**What to work on:** Below is a listing. Set down exactly the lines from the one containing "[141,214,159,264] (first image)" through the one containing "[573,196,657,308]", both ends included, and leave out the rest.

[Opening Dataset extract section]

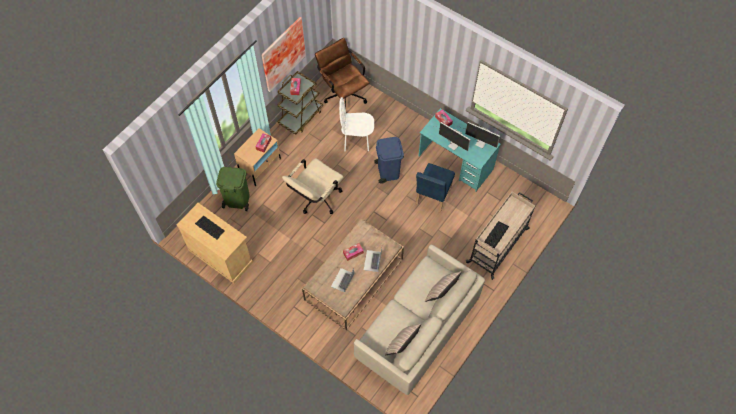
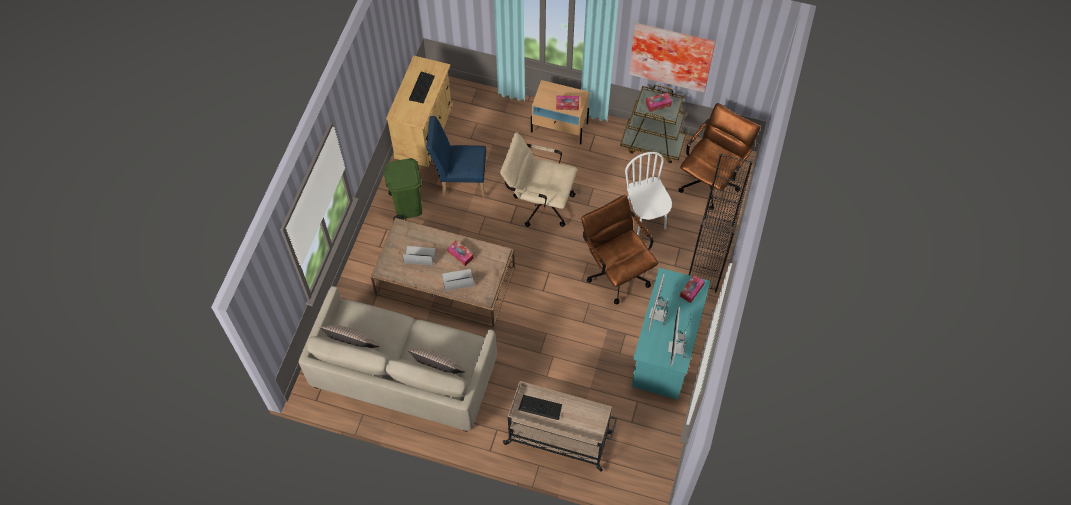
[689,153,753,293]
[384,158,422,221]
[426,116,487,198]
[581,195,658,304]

[Closing Dataset extract section]
[Opening Dataset extract section]

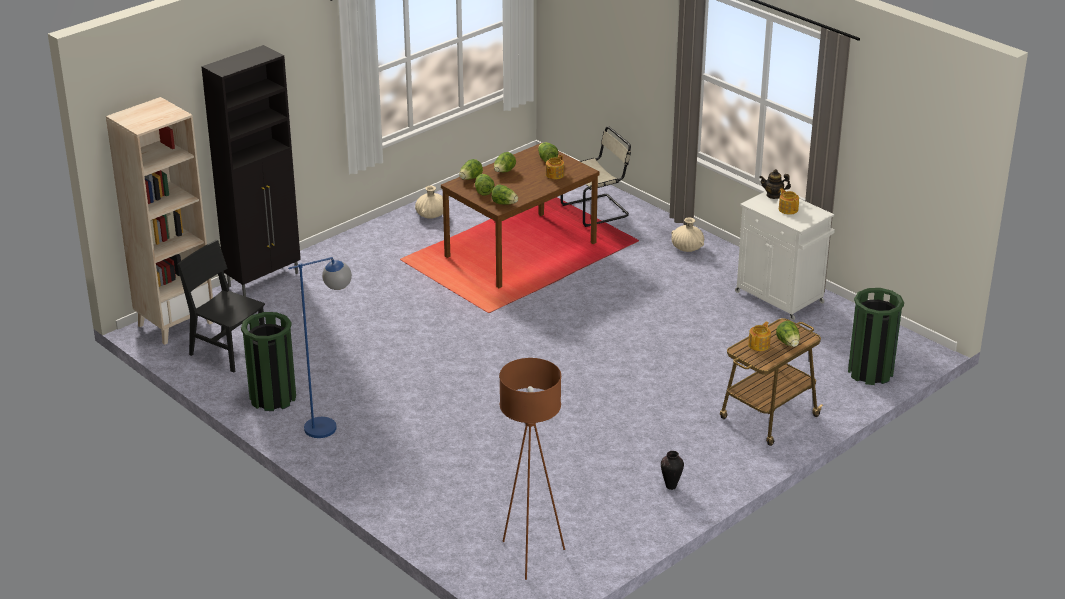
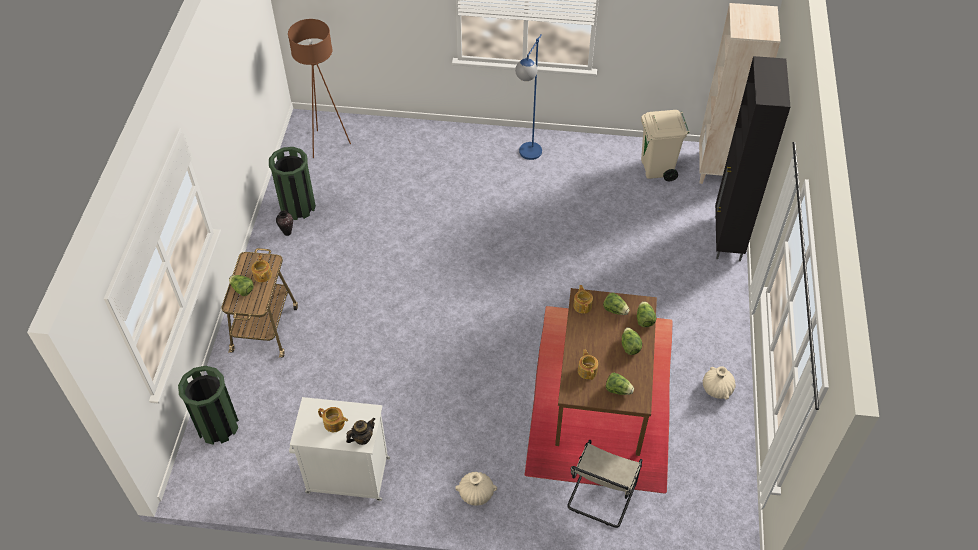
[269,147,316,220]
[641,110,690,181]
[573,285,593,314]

[Closing Dataset extract section]
[Opening Dataset extract section]

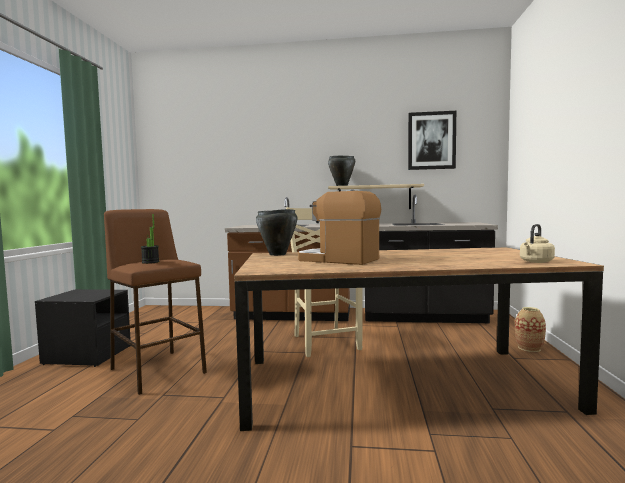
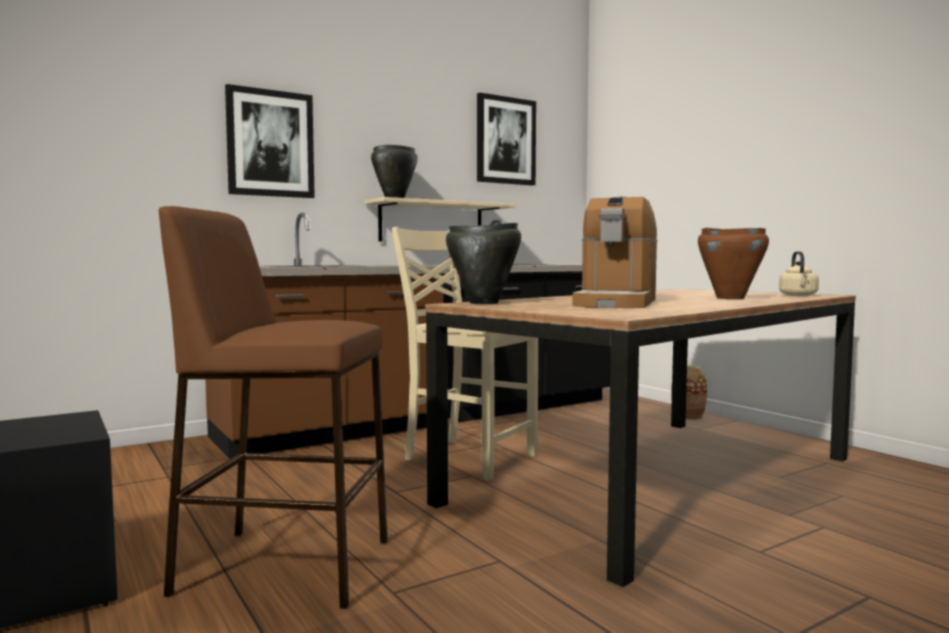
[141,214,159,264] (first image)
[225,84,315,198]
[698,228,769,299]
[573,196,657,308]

[Closing Dataset extract section]

**Answer space:**
[141,214,159,264] (first image)
[225,84,315,198]
[698,228,769,299]
[573,196,657,308]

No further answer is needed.